Biologists used neural networks to find a new class of antibiotics.
What’s new: Researchers at MIT and Harvard trained models to screen chemical compounds for those that kill methicillin-resistant Staphylococcus aureus (MRSA), the deadliest among bacteria that have evolved to be invulnerable to common antibiotics, and aren’t toxic to humans.
How it works: The authors built a training set of 39,312 compounds including most known antibiotics and a diverse selection of other molecules. In a lab, they tested each compound for its ability to inhibit growth of MRSA and its toxicity to human liver, skeletal muscle, and lung cells. Using the resulting data, they trained four ensembles of 20 graph neural networks each to classify compounds for (i) antibiotic properties, (ii) toxicity to the liver, (iii) toxicity to skeletal muscles, and (iv) toxicity to the lungs.
- They ran their four ensembles on 12 million compounds from the Mcule database and a Broad Institute database. They filtered out compounds with the lowest probability of being antibiotics and the highest probability of being toxic to humans, leaving 3,646 antibiotic, low-toxicity compounds.
- Within these compounds, they found the minimal chemical structure responsible for the antibiotic properties. To do this, they removed atoms or rings of atoms from a molecule’s edges, predicted the probability that the modified molecule was an active antibiotic, and repeated these steps until the probability fell below a threshold. Compounds that share a chemical structure are likely to work in similar ways within the body, giving scientists a pathway to discover further compounds with similar benefits.

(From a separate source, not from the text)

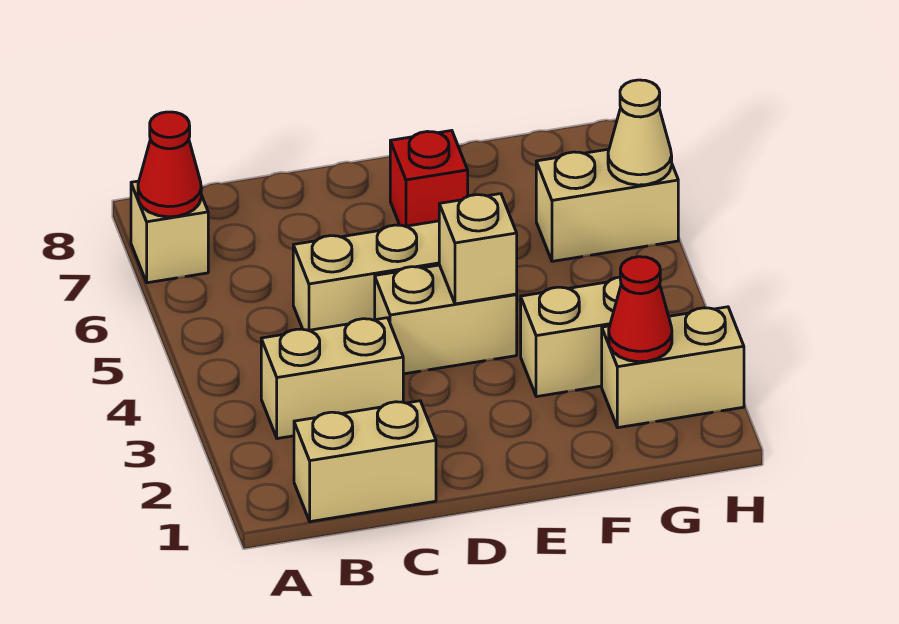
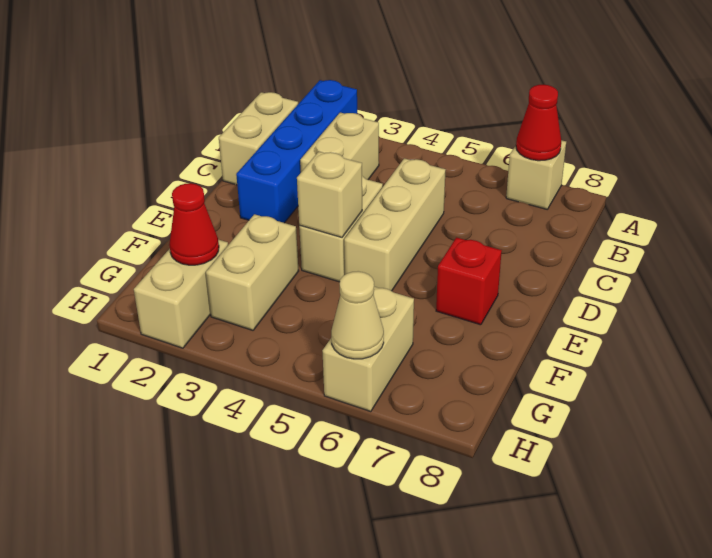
none -> blue 1x4 brick [236,80,357,223]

Results: Of the compounds predicted to be likely antibiotics and nontoxic, the authors lab-tested 241 that were not known to work against MRSA. Of those, 8.7 percent inhibited the bacterium’s growth. This exceeds the percentage of antibiotics in the training set (1.3 percent), suggesting that the authors’ approach could be a useful first step in finding new antibiotics. The authors also tested 30 compounds predicted not to be antibiotics. None of them (0 percent) inhibited the bacterium’s growth — further evidence that their approach could be a useful first step. Two of the compounds that inhibited MRSA share a similar and novel mechanism of action against bacteria and also inhibited other antibiotic-resistant infections in lab tests. One of them proved effective against MRSA infections in mice.

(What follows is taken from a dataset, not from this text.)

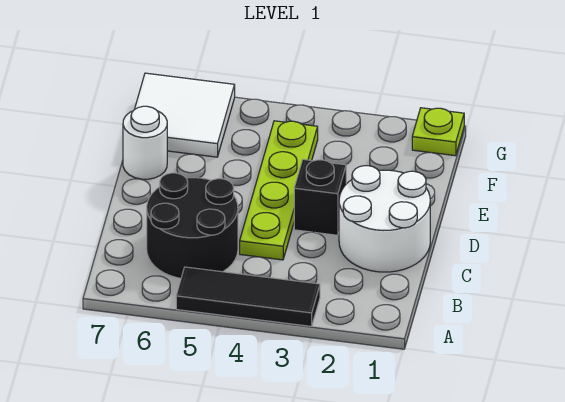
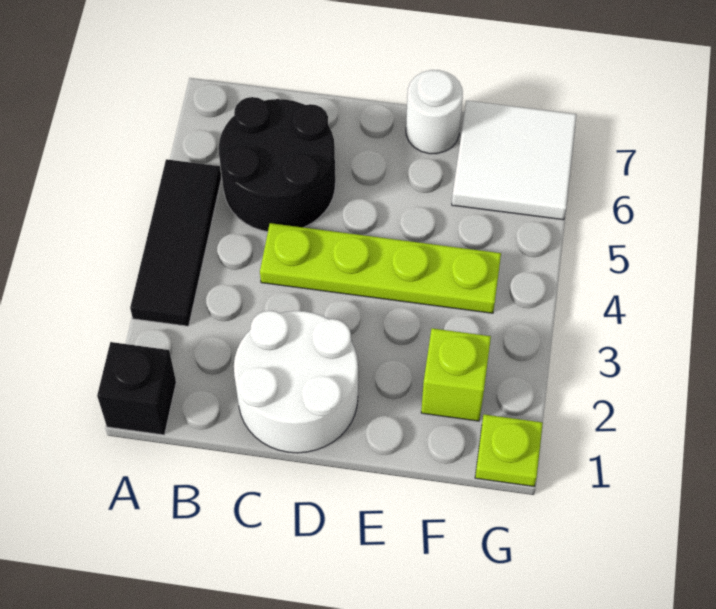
black 1x1 brick [294,159,346,235] -> black 1x1 brick moved to [97,342,176,435]
none -> lime 1x1 brick [421,328,491,421]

Behind the news: Most antibiotics currently in use were discovered in the mid-20th century, a golden age of antibiotics, which brought many formerly deadly pathogens under control. Modern techniques, including genomics and synthetic antibiotics, extended discoveries through the end of the century by identifying variants on existing drugs. However, in the 21st century, new antibiotics have either been redundant or haven’t been clinically successful, a report by the National Institutes of Health noted. At the same time, widespread use of antibiotics has pushed many dangerous bacteria to evolve resistance. Pathogens chiefly responsible for a variety of ailments are generally resistant even to antibiotics reserved for use as a last resort.
Why it matters: Antibiotic-resistant infections are among the top global public health threats directly responsible for 1.27 million deaths in 2019, according to the World Health Organization. New options, as well as efforts to fight the emergence of resistant strains, are needed.
We’re thinking: If neural networks can identify new classes of medicines, AI could bring a golden age of medical discovery. That hope helps to explain why pharmaceutical companies are hiring machine learning engineers at unprecedented rates.